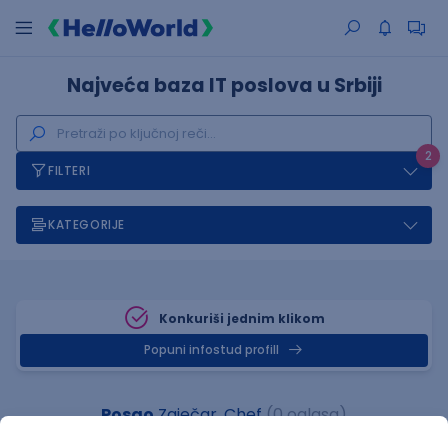
Najveća baza IT poslova u Srbiji
2
FILTERI
KATEGORIJE
Konkuriši jednim klikom
Popuni infostud profill
Posao
Zaječar, Chef
(0 oglasa)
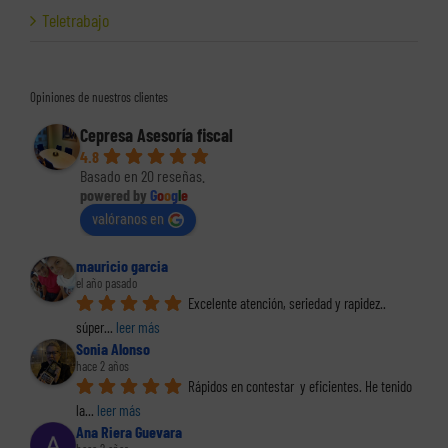
Teletrabajo
Opiniones de nuestros clientes
Cepresa Asesoría fiscal
4.8
Basado en 20 reseñas.
powered by
G
o
o
g
l
e
valóranos en
mauricio garcia
el año pasado
Excelente atención, seriedad y rapidez.. 
súper
... 
leer más
Sonia Alonso
hace 2 años
Rápidos en contestar  y eficientes. He tenido 
la
... 
leer más
Ana Riera Guevara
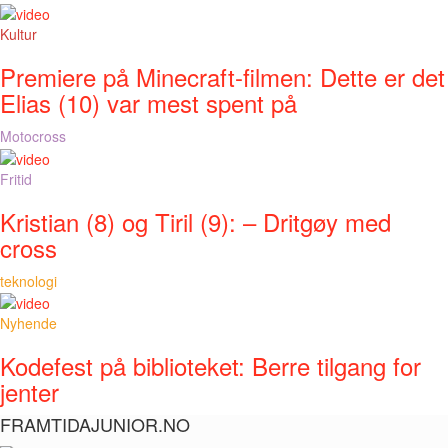
Kultur
Premiere på Minecraft-filmen: Dette er det
Elias (10) var mest spent på
Motocross
Fritid
Kristian (8) og Tiril (9): – Dritgøy med
cross
teknologi
Nyhende
Kodefest på biblioteket: Berre tilgang for
jenter
FRAMTIDAJUNIOR.NO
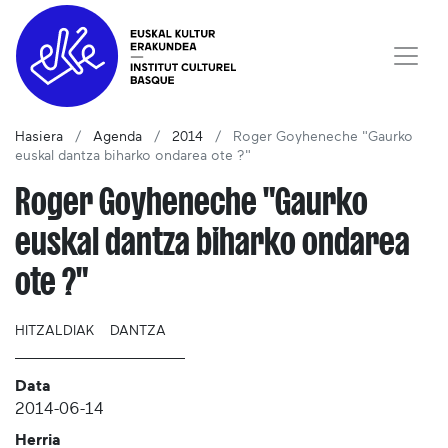
Hasiera
Agenda
2014
Roger Goyheneche "Gaurko
euskal dantza biharko ondarea ote ?"
Roger Goyheneche "Gaurko
euskal dantza biharko ondarea
ote ?"
HITZALDIAK
DANTZA
Data
2014-06-14
Herria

-- Task objective --
In your copy, omit the pictures and restate every line of the data word for word.

-- Solution for this exercise --
Najveća baza IT poslova u Srbiji
2
FILTERI
KATEGORIJE
Konkuriši jednim klikom
Popuni infostud profill
Posao
Zaječar, Chef
(0 oglasa)
Teletrabajo
Opiniones de nuestros clientes
Cepresa Asesoría fiscal
4.8
Basado en 20 reseñas.
powered by
G
o
o
g
l
e
valóranos en
mauricio garcia
el año pasado
Excelente atención, seriedad y rapidez.. 
súper
... 
leer más
Sonia Alonso
hace 2 años
Rápidos en contestar  y eficientes. He tenido 
la
... 
leer más
Ana Riera Guevara
Kultur
Premiere på Minecraft-filmen: Dette er det
Elias (10) var mest spent på
Motocross
Fritid
Kristian (8) og Tiril (9): – Dritgøy med
cross
teknologi
Nyhende
Kodefest på biblioteket: Berre tilgang for
jenter
FRAMTIDAJUNIOR.NO
Hasiera
Agenda
2014
Roger Goyheneche "Gaurko
euskal dantza biharko ondarea ote ?"
Roger Goyheneche "Gaurko
euskal dantza biharko ondarea
ote ?"
HITZALDIAK
DANTZA
Data
2014-06-14
Herria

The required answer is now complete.